> Task requirements
The reply should match the listing below character for character, except that no image is carried over.

#### Source data

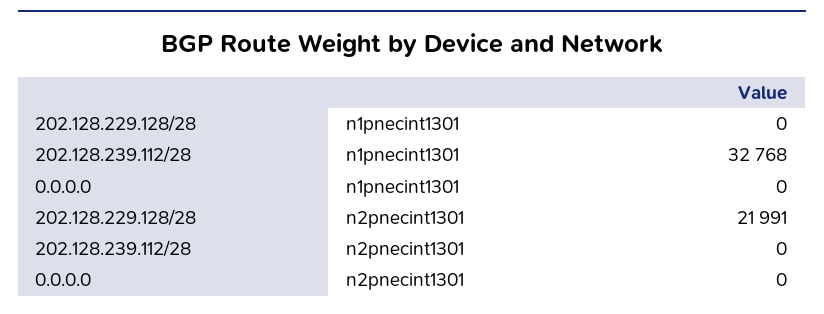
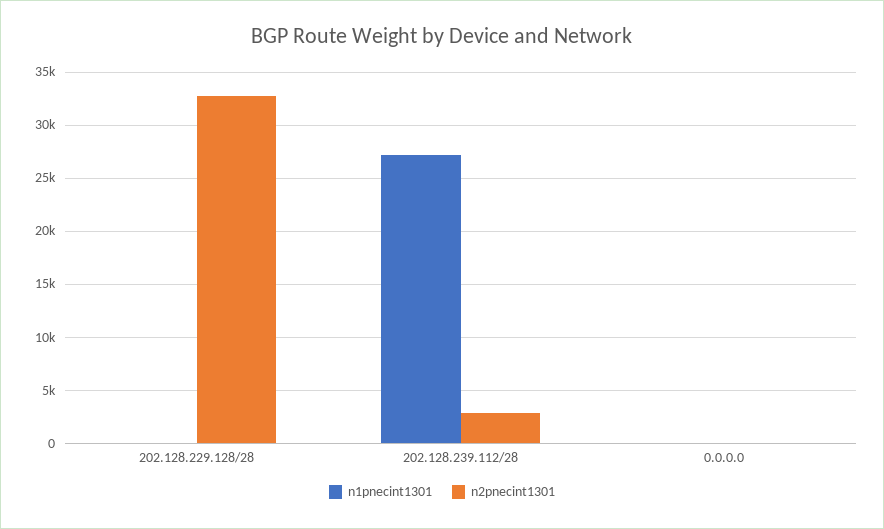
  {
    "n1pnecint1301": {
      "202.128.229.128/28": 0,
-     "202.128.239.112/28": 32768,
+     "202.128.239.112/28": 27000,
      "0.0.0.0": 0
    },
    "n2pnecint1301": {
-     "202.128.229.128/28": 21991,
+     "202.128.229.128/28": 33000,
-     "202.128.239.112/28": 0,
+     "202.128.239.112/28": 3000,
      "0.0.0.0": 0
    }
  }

########

> Reply to the exercise
  {
    "n1pnecint1301": {
      "202.128.229.128/28": 0,
-     "202.128.239.112/28": 32768,
+     "202.128.239.112/28": 27000,
      "0.0.0.0": 0
    },
    "n2pnecint1301": {
-     "202.128.229.128/28": 21991,
+     "202.128.229.128/28": 33000,
-     "202.128.239.112/28": 0,
+     "202.128.239.112/28": 3000,
      "0.0.0.0": 0
    }
  }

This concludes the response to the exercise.